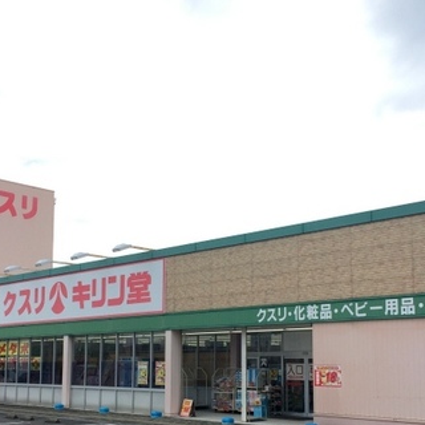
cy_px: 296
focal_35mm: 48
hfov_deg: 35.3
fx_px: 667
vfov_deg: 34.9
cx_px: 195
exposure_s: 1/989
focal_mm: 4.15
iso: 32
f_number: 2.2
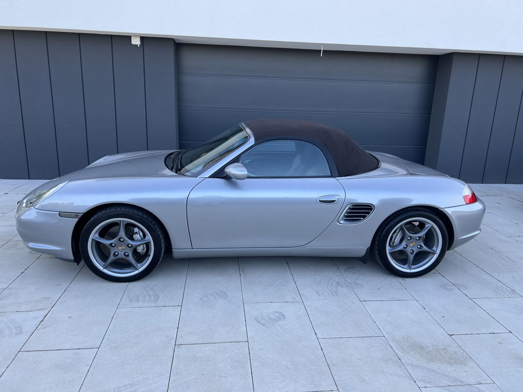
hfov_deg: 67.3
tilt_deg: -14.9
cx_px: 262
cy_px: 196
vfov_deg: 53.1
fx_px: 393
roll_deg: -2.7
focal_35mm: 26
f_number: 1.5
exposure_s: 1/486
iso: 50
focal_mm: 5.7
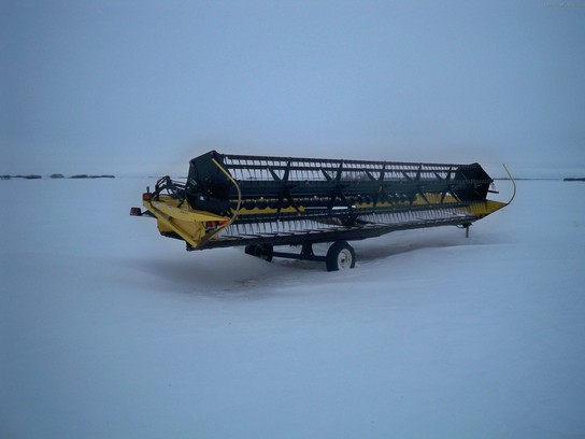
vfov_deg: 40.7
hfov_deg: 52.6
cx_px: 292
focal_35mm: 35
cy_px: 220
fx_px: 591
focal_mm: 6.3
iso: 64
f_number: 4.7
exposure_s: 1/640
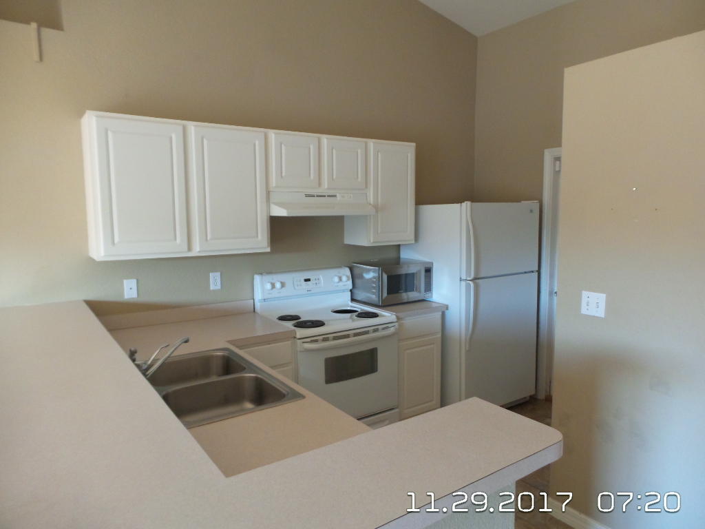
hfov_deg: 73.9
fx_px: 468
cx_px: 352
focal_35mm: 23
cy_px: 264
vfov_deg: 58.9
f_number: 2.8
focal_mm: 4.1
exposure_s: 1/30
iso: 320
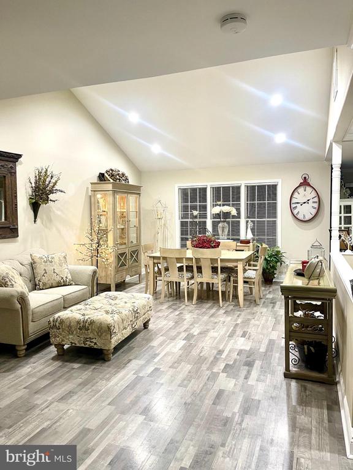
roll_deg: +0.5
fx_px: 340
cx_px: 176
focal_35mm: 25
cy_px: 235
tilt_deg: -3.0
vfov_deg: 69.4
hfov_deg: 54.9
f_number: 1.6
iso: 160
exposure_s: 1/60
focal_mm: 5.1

══════

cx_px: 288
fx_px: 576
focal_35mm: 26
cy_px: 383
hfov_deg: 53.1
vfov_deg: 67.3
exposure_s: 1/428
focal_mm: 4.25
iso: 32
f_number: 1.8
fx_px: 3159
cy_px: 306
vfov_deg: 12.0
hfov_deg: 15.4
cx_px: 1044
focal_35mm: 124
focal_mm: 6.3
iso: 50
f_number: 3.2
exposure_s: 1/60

══════

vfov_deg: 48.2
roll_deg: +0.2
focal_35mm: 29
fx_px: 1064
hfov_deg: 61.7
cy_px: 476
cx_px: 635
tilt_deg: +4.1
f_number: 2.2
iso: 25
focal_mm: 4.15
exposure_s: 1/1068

══════

WHAT TO PRODUCE — The result should be an exact copy of only the lines above from the one that holds "hfov_deg: 52.6" through the one that holds "focal_mm: 5.1", both ends included, without pictures.

COMPLETED TASK —
hfov_deg: 52.6
cx_px: 292
focal_35mm: 35
cy_px: 220
fx_px: 591
focal_mm: 6.3
iso: 64
f_number: 4.7
exposure_s: 1/640
hfov_deg: 73.9
fx_px: 468
cx_px: 352
focal_35mm: 23
cy_px: 264
vfov_deg: 58.9
f_number: 2.8
focal_mm: 4.1
exposure_s: 1/30
iso: 320
roll_deg: +0.5
fx_px: 340
cx_px: 176
focal_35mm: 25
cy_px: 235
tilt_deg: -3.0
vfov_deg: 69.4
hfov_deg: 54.9
f_number: 1.6
iso: 160
exposure_s: 1/60
focal_mm: 5.1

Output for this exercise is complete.